I don’t often think about “forty-years” but it is much on my mind this morning. It’s impossibly early – 4:15am – and I’m at BNA waiting to board a flight to Atlanta, then catch a leg to Salt Lake, and finally a hop to Reno. My ticket says we’ll land around noon Reno time, but I’ll have no earthly idea what time that really is by the time I get there. Time seems, often, pretty flexible. Flying east to one time zone and then west through three others, I’ll likely be discombobulated when I get there. But the notion of forty years is a significant and sobering number no matter how you calculate it. Earlier this week it dawned on me that forty years ago yesterday I stood with my heart in my throat to deliver the commencement address at the American University’s College of Public and International Affairs graduation at Washington, DC’s historic DAR Constitution Hall. Let’s be clear: I wasn’t the valedictorian. Rather, I had been chosen out of a pool of 8 students – 4 undergrad and 4 grad selected from each of the 4 schools in CPIA. I was the SIS (School of International Service) undergraduate candidate and was, for some inexplicable reason, chosen. While it wasn’t a sermon, it was the first time I had spoken to a group that large. Graduation took place in the historic DAR Constitution Hall. Every time a Jeopardy episode is shown from there a wave of nostalgia washes over me.
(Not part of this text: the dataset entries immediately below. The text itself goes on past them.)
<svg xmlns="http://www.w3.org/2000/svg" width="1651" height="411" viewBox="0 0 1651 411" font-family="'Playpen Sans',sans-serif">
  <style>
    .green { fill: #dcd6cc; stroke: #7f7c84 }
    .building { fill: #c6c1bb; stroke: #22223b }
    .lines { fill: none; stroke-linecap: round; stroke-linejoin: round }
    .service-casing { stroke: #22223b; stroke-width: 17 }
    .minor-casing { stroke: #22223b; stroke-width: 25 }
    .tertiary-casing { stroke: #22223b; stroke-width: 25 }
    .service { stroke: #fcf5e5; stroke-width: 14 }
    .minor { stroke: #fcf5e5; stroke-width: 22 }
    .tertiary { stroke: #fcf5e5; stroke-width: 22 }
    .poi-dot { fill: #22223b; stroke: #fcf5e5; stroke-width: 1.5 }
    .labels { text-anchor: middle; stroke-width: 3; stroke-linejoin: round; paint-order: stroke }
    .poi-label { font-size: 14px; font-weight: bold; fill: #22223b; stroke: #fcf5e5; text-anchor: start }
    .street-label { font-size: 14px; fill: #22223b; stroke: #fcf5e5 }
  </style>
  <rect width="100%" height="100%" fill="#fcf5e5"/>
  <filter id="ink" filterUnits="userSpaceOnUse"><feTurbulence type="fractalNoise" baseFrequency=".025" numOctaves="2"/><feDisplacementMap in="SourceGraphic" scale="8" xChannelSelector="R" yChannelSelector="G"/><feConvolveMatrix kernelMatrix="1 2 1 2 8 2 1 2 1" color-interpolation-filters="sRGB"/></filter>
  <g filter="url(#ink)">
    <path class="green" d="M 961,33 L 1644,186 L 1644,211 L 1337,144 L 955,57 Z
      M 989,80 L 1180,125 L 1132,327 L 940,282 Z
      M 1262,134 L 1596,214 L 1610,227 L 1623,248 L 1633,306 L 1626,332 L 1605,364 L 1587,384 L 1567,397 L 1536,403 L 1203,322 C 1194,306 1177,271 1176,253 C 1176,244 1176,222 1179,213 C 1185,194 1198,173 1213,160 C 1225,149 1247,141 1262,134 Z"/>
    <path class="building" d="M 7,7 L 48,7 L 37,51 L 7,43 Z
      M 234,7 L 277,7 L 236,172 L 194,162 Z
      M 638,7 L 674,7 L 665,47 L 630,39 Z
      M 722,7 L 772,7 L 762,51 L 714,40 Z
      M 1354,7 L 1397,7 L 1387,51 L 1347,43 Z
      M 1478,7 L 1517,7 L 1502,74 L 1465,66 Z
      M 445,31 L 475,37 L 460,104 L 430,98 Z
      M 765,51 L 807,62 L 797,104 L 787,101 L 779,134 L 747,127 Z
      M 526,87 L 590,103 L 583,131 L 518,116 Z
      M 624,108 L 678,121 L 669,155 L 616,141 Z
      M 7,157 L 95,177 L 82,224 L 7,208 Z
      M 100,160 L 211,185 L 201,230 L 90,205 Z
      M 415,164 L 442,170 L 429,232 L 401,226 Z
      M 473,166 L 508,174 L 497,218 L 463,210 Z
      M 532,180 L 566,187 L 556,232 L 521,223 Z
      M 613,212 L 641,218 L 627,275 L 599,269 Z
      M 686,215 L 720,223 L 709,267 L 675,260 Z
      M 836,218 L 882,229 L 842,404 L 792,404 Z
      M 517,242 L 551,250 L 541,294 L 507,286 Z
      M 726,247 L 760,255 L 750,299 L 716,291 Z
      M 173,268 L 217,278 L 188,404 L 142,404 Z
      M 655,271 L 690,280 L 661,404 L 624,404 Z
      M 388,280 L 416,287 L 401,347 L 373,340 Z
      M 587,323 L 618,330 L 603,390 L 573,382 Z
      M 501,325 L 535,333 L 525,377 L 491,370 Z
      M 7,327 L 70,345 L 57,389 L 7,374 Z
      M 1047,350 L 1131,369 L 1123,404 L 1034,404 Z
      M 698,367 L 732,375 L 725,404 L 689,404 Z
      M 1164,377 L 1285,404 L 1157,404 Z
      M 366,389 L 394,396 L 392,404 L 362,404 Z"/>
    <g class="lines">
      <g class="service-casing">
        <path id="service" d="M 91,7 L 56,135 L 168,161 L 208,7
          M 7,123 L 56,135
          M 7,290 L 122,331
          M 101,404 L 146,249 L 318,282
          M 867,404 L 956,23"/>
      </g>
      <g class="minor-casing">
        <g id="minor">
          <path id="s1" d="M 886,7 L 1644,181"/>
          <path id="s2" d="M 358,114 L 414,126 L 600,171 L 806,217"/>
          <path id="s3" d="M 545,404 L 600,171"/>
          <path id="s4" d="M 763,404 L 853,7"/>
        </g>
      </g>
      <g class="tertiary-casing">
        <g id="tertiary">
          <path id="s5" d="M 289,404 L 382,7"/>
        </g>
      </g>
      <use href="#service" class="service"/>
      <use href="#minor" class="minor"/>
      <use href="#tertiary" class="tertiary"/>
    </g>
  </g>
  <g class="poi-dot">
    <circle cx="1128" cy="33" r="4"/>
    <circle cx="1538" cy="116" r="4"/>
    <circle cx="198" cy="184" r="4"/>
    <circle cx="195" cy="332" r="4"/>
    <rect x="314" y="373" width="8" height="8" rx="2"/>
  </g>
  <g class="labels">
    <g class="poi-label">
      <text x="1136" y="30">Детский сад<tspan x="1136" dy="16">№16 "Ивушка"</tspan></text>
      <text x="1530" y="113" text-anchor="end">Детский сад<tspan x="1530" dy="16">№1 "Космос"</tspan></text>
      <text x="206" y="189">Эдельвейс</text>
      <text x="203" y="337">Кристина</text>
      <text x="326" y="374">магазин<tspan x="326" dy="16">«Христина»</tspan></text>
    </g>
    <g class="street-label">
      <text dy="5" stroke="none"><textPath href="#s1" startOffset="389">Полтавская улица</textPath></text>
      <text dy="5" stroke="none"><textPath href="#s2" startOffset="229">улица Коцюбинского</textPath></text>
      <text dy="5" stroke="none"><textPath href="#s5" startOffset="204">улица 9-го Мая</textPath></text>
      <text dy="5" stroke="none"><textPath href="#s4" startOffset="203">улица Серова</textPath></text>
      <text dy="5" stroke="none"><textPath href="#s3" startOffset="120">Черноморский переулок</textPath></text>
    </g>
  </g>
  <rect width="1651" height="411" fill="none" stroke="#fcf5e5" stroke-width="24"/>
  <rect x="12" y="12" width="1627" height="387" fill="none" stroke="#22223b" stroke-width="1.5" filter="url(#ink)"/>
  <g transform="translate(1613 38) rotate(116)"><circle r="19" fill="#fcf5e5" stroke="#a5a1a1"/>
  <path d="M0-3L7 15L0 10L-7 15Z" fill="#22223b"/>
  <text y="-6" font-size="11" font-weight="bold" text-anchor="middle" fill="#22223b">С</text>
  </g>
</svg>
Several images come flooding back. Dean Bill Olson standing with me watching the procession before we walked up to the stage and his advising me to choose where to do my graduate work based on the finery of the doctoral regalia, while he was resplendent in his Yale robes. His warm greeting on the podium. My Pop and girlfriend’s family in one of the side boxes. My housemates, Billy, Joe, Alan, and Sajjad Ahrabi. Saj was from Iran, came to the US for school in ’77 and couldn’t go home; we watched his hometown of Tehran during the daily Nightline programs as Ted Koppel covered the Iranian Revolution. Sadly, Saj died a few years ago. He was one of the most gentle souls and gracious gentlemen I have known. We shared a birthday and I think of him every year and it delights me to see him in the photo.
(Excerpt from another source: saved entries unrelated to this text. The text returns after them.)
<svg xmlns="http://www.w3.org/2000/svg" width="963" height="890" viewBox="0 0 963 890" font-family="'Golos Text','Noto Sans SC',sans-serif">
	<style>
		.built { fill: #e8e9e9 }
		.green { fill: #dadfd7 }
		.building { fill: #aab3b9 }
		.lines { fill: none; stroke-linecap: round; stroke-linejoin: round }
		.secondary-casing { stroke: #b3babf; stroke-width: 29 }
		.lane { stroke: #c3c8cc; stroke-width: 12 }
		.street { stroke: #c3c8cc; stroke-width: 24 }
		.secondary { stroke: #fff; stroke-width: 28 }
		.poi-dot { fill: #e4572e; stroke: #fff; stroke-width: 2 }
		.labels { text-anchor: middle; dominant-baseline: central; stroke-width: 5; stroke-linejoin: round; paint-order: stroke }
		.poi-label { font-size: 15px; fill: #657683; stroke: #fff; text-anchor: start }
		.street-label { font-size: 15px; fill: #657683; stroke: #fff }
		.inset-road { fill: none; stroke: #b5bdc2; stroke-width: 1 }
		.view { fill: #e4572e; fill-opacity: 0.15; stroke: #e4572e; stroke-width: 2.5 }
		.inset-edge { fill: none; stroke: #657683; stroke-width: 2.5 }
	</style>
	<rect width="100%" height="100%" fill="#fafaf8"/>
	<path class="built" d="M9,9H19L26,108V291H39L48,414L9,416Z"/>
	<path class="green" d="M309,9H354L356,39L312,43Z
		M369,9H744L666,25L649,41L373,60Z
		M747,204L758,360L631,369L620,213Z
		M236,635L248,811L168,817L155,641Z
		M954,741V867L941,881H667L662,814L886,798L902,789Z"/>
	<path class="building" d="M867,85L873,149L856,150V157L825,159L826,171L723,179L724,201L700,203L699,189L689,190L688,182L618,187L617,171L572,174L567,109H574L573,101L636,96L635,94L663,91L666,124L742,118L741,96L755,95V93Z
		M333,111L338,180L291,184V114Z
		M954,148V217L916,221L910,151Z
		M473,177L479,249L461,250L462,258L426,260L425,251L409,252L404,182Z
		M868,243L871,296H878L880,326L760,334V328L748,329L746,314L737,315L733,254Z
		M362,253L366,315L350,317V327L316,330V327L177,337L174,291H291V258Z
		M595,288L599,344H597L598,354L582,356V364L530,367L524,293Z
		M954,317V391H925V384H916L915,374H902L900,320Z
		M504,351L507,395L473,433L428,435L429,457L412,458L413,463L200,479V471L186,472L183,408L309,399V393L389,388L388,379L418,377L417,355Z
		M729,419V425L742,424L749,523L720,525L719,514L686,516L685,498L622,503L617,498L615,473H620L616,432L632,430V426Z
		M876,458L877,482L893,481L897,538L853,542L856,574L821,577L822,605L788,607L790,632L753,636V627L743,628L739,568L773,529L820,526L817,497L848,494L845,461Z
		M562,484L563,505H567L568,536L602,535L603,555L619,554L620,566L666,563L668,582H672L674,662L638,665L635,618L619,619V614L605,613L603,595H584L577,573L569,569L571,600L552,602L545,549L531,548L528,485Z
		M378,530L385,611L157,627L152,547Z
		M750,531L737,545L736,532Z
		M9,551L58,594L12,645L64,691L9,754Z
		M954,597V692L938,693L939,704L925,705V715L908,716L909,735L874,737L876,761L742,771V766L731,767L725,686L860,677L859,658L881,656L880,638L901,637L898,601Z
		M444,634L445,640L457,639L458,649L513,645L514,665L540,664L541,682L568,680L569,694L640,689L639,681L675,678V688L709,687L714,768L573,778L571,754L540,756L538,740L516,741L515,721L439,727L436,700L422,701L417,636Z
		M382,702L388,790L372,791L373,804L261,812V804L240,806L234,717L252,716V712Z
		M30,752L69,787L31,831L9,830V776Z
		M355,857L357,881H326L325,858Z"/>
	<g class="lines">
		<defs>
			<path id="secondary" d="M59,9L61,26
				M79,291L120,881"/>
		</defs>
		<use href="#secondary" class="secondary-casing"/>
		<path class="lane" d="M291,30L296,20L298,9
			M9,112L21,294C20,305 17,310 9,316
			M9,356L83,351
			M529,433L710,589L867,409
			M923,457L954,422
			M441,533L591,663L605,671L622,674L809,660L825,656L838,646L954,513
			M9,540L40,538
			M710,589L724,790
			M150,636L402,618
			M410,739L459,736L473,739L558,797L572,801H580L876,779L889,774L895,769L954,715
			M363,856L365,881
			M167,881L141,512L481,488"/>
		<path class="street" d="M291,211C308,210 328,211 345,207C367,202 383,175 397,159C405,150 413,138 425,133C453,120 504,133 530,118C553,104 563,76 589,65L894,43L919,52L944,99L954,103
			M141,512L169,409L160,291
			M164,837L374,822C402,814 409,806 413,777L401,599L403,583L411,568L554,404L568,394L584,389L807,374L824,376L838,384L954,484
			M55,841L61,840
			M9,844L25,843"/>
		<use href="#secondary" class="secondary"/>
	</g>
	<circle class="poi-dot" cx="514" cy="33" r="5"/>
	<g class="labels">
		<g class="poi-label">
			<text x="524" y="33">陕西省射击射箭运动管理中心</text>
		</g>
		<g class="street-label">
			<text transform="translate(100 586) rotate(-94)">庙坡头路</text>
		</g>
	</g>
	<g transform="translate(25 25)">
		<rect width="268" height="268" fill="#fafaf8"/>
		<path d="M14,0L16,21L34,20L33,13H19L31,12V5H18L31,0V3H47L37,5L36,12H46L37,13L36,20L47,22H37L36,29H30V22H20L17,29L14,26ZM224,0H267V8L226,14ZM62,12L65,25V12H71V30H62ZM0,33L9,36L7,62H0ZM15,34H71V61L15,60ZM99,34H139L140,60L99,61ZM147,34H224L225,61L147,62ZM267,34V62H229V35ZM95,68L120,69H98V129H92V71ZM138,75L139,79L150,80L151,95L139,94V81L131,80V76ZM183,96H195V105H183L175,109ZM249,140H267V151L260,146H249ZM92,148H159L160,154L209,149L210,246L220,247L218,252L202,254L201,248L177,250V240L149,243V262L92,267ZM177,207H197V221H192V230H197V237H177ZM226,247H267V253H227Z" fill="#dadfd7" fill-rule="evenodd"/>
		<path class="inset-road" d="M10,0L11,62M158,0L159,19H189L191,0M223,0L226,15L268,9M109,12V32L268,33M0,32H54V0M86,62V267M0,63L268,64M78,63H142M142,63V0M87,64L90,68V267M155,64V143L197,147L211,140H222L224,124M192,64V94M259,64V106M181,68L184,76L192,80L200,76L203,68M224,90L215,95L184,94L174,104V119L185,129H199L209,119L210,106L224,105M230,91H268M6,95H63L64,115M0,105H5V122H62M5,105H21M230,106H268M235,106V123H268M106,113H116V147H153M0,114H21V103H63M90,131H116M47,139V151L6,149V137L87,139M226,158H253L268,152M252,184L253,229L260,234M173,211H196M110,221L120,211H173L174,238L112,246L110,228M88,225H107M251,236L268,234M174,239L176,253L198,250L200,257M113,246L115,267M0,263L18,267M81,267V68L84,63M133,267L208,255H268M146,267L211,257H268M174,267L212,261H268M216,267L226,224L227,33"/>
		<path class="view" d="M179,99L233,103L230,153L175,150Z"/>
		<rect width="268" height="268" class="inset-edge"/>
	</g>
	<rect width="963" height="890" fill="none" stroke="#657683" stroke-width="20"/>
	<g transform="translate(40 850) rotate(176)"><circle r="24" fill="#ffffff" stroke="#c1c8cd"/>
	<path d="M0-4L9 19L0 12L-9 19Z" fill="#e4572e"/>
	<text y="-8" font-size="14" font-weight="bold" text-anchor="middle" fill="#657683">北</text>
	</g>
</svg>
My flights out to Reno were easy as was the drive down to South Lake Tahoe for dinner with an old Bethlehem friend, Dave Norton, and his wife, Lynn. This is my first time to visit Tahoe and coming here on a gloriously sunny day it was showing off its best side. After Dave generously shared some very special Scotch on his porch, we had dinner right on the lake. Bidding them goodbye, I then drove up the south and west side of the lake to the little town of Truckee for the night. I’ll worship at the Truckee Lutheran Presbyterian Church in the morning. Pastor Jeanie Shaw who was a few years ahead of me at PTS serves there. The last time I saw Jeanie was when she came to WPC with a group from her church to do work after the flood.